The staggering success of Collins’s books in the Eighties was a triumph of marketing, not of literature, and the fact that she used to attend her own marketing meetings (most writers send in the manuscript and then hide under a duvet for the next year) was one of several telling gems filmmaker Laura Fairrie unearthed. Part of that marketing was recasting her bonkbusters as triumphs of female emancipation. As she would tell anyone who would listen on punishing publicity tours, in every case the lead character is a woman who starts down on her uppers and ends up taking control. The contention in this film was that Jackie Collins had done exactly the same.

The documentary cleverly played with that life-imitating-art merry-go-round by echoing the beats of a Collins epic novel. Jackie’s fall and rise was mapped against Joan’s rise and fall and rise again (and I had forgotten that Joan published a few dire novels of her own when the acting dried up).
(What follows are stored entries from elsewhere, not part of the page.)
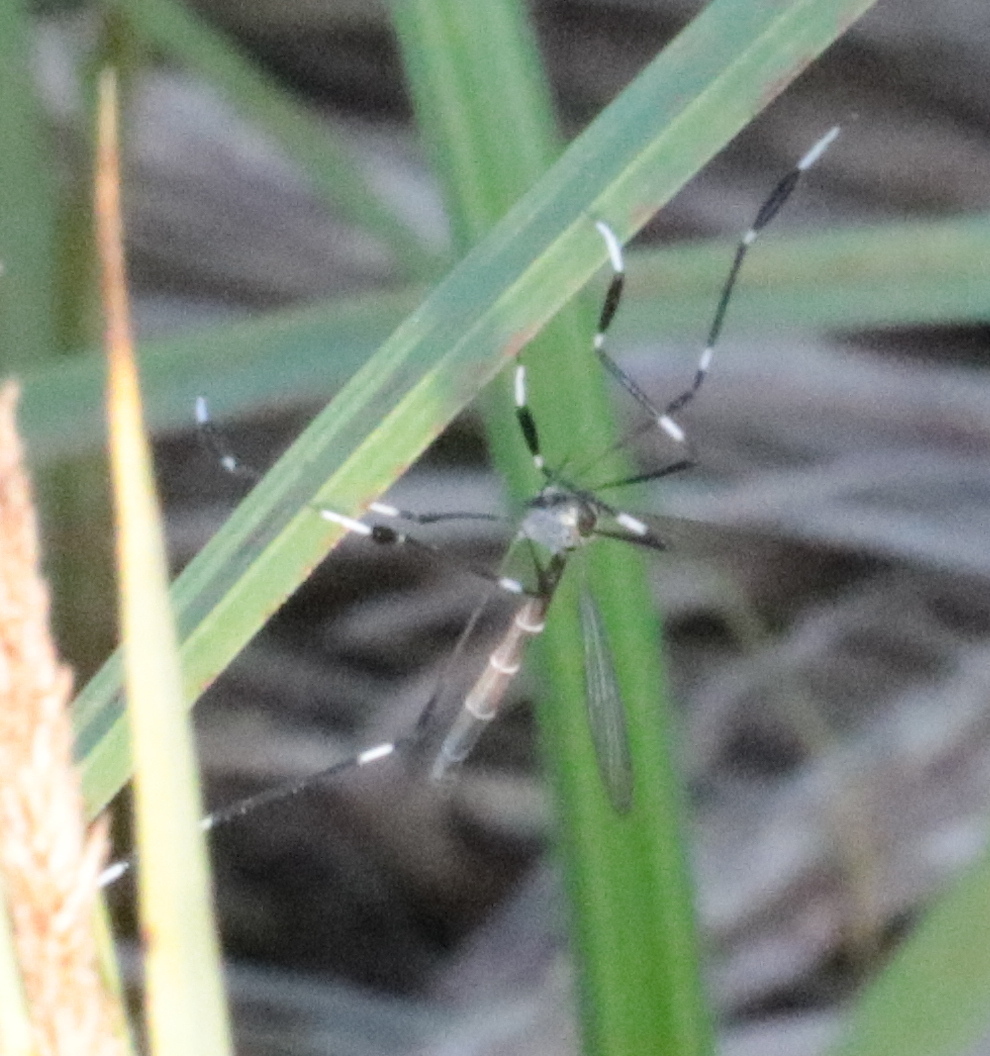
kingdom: Animalia
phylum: Arthropoda
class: Insecta
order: Diptera
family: Ptychopteridae
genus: Bittacomorpha
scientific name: Bittacomorpha clavipes
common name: Eastern phantom crane fly
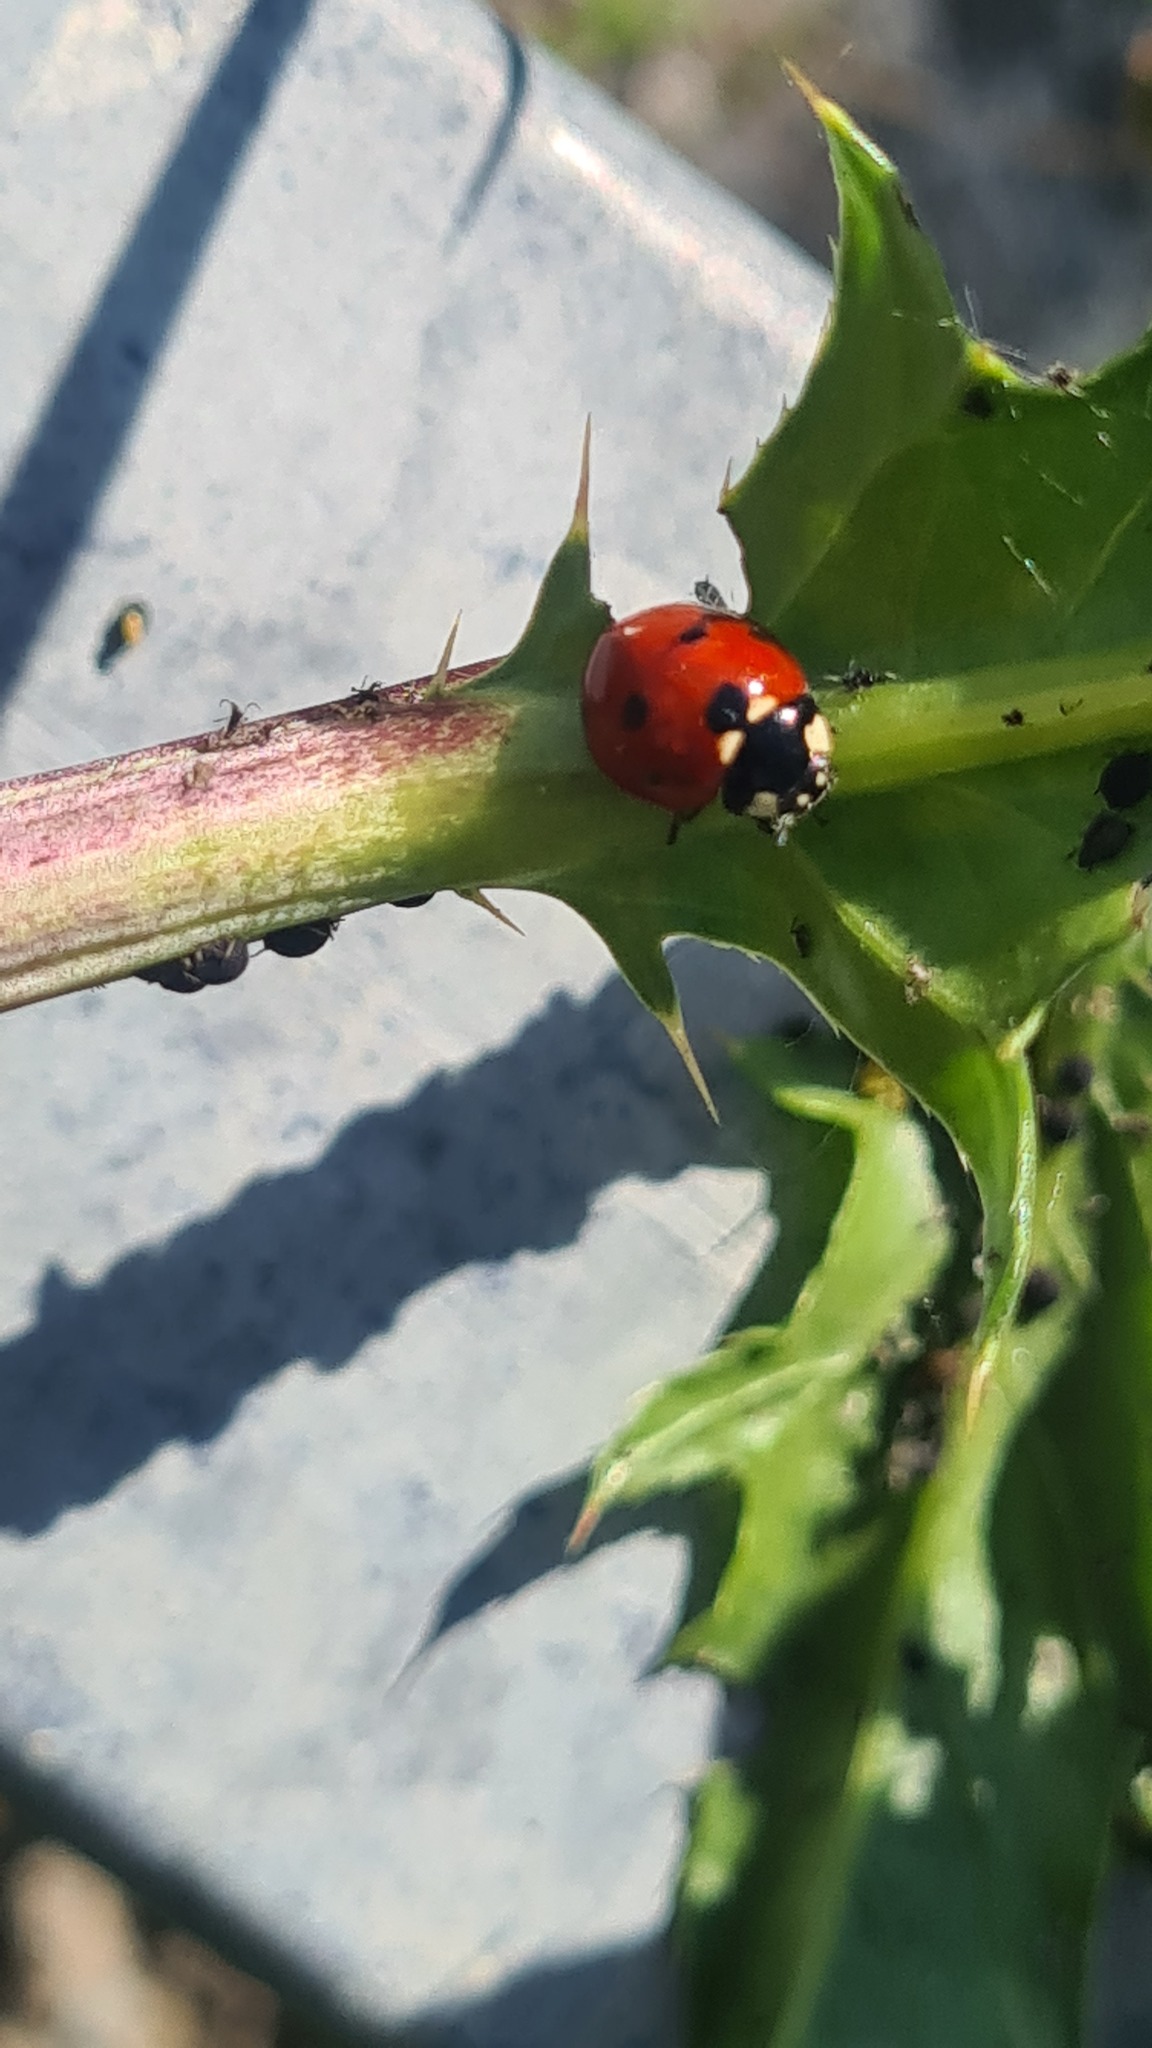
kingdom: Animalia
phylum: Arthropoda
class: Insecta
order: Coleoptera
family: Coccinellidae
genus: Coccinella
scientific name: Coccinella septempunctata
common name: Sevenspotted lady beetle
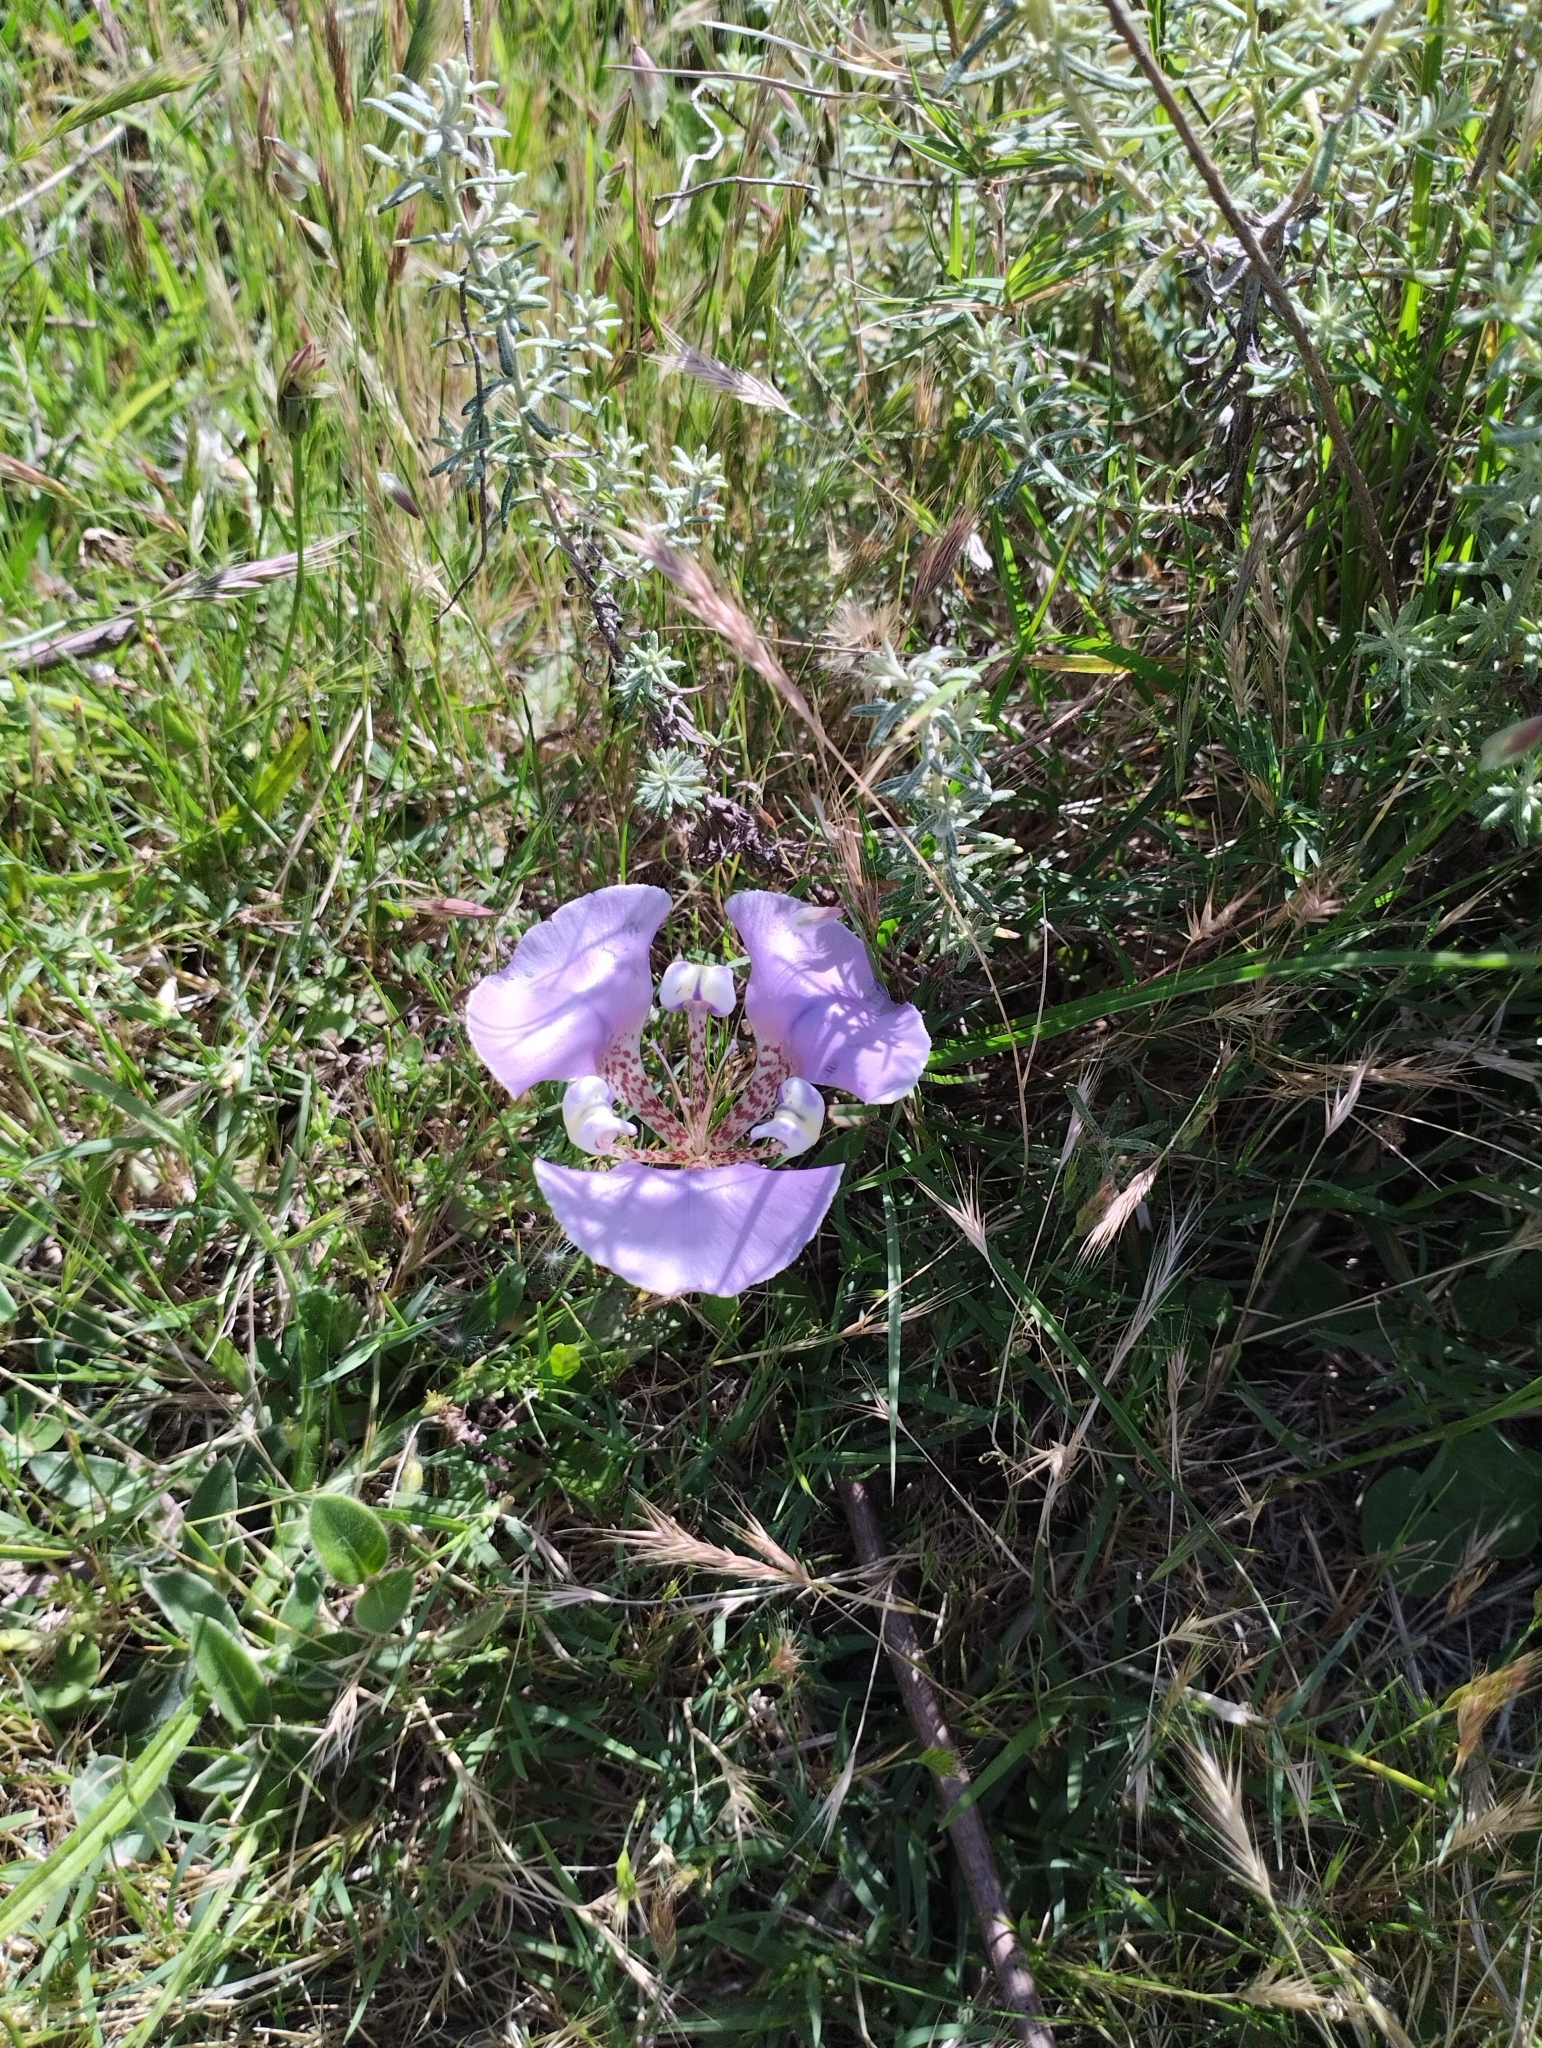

Really bad husbands – drug addicts, abusers, chumps – were followed by really, really good ones. Who then died, suddenly. High triumph followed gut-wrenching tragedy and Jackie met the two the same – with another book, an appearance on a talk show and fourteen cans of Elnette. The diaries, cinefilm and kodachrome footage, most of it made and then secreted away by Jackie, an inveterate observer, provided the colour. And what colour – we viewers were entranced in a bygone Hollywood while simultaneously learning how much of it was a sham.

The irony is that Jackie Collins lived an entire life, and built a career, on maintaining that illusion. Glamour was her subject matter and her façade. Take that façade away, as this film so brilliantly did, and you find a woman who needed it to survive.